Have you ever wondered how to cook vegetables to preserve their nutrition? Contrary to popular belief, eating all raw vegetables is not good for your health. This is because some foods are activated by heat. Raw consumption of some vegetables is beneficial while this is not true for all vegetables.

Vegetables (raw or cooked) are part of a healthy and balanced diet. You need to eat plenty of vegetables to get the nutrients you need. The method of preparation of materials can affect their nutritional value . In today’s article, there are some things you can do to determine whether you should eat cooked or raw vegetables.

Food preservation

It is true that heat causes food loss. This is especially true when vegetables are boiled. Some vegetables lose about 30% of their soluble vitamins and 15% of their minerals when cooked in water. The fact is that some nutrients are sensitive to heat. These nutrients include vitamin C , thiamine , folate and potassium .

Tip: To increase the nutritional value of vegetables , simmer them instead of boiling them for a long time. Frying and steaming vegetables also causes them to lose nutrients .

Boost nutrients

Some nutrients are activated by heat, others are lost. For example, vitamin A, calcium, iron, and the antioxidant lycopene are activated by heat. This is because heat strengthens some of the vegetable ingredients. When the plant cell wall is destroyed, the body can better absorb vitamins, minerals and antioxidants.

In some cases, when vegetables are cooked, they are consumed more. This is because vegetables such as spinach, cabbage and lettuce shrink when cooked.

Tip: Asparagus , broccoli , bell peppers and onions are some of the vegetables that are best eaten raw. Among them, mushrooms, peas and spinach are among the vegetables that are best cooked.

Antioxidant maintenance

Most vegetables (raw and cooked) kill certain cancers.

However, raw vegetables have more potential to fight cancer than cooked vegetables. This is because many antioxidants are lost when exposed to high temperatures. For example, minority is a plant-based substance in broccoli. This compound helps break down the substances in broccoli to release isothiocyanate. Isothiocyanate is a nutrient that prevents cancer and is killed when cooked. This is because cooked broccoli has two-thirds less isothiocyanate than raw broccoli.

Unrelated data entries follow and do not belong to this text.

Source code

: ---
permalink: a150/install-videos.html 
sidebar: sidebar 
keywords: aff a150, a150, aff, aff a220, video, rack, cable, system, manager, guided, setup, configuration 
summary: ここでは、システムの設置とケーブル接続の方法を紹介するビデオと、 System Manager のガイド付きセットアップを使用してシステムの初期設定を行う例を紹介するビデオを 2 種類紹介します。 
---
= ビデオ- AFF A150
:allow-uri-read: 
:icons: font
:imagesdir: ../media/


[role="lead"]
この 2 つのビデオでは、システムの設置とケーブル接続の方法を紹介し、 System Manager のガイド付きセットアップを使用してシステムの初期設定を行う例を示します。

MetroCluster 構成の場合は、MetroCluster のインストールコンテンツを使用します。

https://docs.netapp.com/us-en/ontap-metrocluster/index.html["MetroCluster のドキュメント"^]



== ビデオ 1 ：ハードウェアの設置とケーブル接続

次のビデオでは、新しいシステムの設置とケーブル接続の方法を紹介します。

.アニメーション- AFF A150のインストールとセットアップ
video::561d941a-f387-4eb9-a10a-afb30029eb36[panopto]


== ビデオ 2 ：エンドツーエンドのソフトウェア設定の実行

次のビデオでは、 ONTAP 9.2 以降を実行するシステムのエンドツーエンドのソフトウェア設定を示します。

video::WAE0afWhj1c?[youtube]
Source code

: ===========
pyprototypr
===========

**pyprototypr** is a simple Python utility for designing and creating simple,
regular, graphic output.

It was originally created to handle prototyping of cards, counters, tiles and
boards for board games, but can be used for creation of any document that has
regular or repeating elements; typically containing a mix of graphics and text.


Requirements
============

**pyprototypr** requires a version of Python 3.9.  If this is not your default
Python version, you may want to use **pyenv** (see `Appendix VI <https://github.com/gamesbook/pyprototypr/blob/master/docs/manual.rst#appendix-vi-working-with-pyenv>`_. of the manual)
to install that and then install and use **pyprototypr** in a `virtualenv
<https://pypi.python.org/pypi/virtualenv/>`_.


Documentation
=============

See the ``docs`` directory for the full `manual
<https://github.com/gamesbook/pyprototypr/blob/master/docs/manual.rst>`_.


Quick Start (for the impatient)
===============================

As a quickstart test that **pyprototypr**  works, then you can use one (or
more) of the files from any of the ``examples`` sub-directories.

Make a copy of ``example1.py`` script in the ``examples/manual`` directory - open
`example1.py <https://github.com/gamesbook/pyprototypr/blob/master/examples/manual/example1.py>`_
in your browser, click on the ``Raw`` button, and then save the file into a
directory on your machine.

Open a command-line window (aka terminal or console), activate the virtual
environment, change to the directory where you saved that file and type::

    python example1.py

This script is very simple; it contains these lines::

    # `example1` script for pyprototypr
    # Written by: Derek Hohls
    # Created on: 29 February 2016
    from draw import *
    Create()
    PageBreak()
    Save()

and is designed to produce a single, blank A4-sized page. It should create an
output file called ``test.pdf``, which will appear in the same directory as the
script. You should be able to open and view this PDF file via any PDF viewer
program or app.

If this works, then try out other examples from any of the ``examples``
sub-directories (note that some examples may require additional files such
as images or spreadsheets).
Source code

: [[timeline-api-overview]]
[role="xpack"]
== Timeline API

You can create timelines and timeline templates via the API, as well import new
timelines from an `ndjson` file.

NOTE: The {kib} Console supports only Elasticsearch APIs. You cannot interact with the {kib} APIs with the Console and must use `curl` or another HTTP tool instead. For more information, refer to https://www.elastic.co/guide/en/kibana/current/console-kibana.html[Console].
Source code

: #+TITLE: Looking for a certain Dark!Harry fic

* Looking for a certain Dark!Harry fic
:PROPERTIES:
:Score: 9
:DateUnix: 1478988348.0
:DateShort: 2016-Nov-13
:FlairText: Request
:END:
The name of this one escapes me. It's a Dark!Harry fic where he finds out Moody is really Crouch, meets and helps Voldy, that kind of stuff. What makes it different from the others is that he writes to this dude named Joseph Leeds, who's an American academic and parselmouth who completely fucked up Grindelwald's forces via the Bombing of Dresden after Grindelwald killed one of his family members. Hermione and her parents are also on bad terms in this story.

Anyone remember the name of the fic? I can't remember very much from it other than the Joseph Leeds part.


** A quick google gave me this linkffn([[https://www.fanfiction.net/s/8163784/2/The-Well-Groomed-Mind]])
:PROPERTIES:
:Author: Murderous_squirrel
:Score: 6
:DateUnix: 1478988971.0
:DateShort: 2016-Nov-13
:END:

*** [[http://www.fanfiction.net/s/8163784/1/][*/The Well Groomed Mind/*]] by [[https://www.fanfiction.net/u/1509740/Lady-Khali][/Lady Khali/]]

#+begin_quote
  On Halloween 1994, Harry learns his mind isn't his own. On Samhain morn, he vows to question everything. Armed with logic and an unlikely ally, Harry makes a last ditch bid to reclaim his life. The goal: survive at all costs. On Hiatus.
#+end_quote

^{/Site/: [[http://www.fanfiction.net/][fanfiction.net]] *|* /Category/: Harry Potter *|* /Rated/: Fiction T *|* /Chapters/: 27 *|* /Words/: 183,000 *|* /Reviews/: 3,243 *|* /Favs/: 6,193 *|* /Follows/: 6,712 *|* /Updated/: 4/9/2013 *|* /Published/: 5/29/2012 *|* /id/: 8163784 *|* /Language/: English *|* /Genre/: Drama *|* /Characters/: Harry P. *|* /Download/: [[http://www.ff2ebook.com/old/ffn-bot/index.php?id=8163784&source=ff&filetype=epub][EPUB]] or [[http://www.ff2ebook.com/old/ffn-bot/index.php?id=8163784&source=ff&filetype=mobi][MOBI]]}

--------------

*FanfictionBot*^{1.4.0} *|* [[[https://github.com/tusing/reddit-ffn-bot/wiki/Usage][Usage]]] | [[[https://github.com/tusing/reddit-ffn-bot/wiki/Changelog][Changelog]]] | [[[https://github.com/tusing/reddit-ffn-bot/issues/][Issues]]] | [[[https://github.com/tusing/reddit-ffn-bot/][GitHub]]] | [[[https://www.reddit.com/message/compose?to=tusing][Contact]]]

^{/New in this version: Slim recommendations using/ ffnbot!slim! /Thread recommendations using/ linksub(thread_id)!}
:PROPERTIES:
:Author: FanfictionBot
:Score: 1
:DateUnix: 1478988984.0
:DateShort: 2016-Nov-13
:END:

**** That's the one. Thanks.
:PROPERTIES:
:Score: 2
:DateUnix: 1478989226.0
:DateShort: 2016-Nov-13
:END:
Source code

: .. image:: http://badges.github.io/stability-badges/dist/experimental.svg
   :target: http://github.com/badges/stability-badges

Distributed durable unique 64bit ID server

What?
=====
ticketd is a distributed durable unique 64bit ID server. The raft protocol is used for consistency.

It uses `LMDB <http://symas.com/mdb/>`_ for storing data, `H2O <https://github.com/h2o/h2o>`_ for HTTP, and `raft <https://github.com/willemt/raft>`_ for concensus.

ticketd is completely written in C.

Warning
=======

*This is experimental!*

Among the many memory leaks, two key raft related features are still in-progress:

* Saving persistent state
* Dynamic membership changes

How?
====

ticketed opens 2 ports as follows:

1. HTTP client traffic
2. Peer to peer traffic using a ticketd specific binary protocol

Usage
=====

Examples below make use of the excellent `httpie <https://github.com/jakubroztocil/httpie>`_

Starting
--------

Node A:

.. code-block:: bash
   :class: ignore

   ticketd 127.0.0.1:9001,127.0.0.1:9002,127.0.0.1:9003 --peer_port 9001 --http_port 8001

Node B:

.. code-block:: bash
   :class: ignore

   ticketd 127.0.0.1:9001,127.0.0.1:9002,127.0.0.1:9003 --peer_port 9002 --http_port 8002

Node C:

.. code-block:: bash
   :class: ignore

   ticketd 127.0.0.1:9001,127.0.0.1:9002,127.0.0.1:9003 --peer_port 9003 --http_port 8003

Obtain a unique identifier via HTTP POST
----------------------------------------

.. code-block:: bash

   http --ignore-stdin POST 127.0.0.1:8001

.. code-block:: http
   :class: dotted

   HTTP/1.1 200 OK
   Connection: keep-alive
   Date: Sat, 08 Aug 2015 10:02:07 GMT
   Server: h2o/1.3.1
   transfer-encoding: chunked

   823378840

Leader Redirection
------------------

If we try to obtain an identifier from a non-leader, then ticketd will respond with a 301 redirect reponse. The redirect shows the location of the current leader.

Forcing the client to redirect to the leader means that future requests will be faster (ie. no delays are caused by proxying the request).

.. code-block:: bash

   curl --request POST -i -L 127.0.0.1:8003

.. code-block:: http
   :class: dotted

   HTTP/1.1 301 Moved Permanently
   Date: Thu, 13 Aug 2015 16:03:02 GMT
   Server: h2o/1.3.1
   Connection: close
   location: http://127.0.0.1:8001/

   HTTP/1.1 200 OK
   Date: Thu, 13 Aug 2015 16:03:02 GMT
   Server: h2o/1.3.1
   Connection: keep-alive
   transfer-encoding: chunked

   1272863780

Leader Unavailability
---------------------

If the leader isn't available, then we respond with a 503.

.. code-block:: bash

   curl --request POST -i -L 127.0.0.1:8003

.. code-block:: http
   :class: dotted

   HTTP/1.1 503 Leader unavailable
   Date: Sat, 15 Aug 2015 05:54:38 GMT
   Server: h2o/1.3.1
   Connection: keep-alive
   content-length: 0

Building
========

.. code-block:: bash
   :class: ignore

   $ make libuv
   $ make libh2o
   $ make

On the other hand, the antioxidant lycopene is not released until it is heated. This is because tomato ketchup , pasta sauce and tomato paste contain more lycopene than fresh tomatoes.

Pollution and safety

The reason most people prefer to cook is because it is safer. Some vegetables may be contaminated with harmful germs. Cooking these vegetables helps kill these germs and prevents disease. In general, cooked vegetables are less harmful than raw vegetables.

Tip: When storing vegetables, separate them from the meat. Meat germs can contaminate vegetables. Proper storage of vegetables can reduce the risk of food poisoning.